The listing is to be transcribed in full, with its images left out.

☆ ☆ ☆ ☆

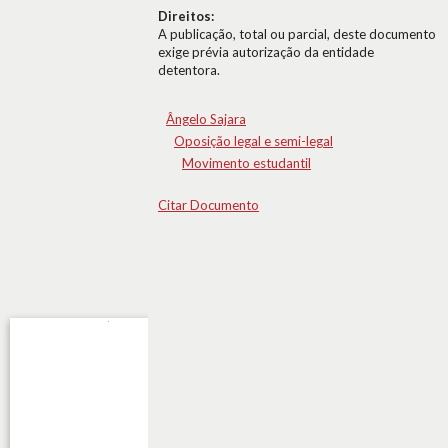
Direitos:
A publicação, total ou parcial, deste documento
exige prévia autorização da entidade
detentora.
Ângelo Sajara
Oposição legal e semi-legal
Movimento estudantil
Citar Documento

☆ ☆ ☆ ☆

*Written response*:
Direitos:
A publicação, total ou parcial, deste documento
exige prévia autorização da entidade
detentora.
Ângelo Sajara
Oposição legal e semi-legal
Movimento estudantil
Citar Documento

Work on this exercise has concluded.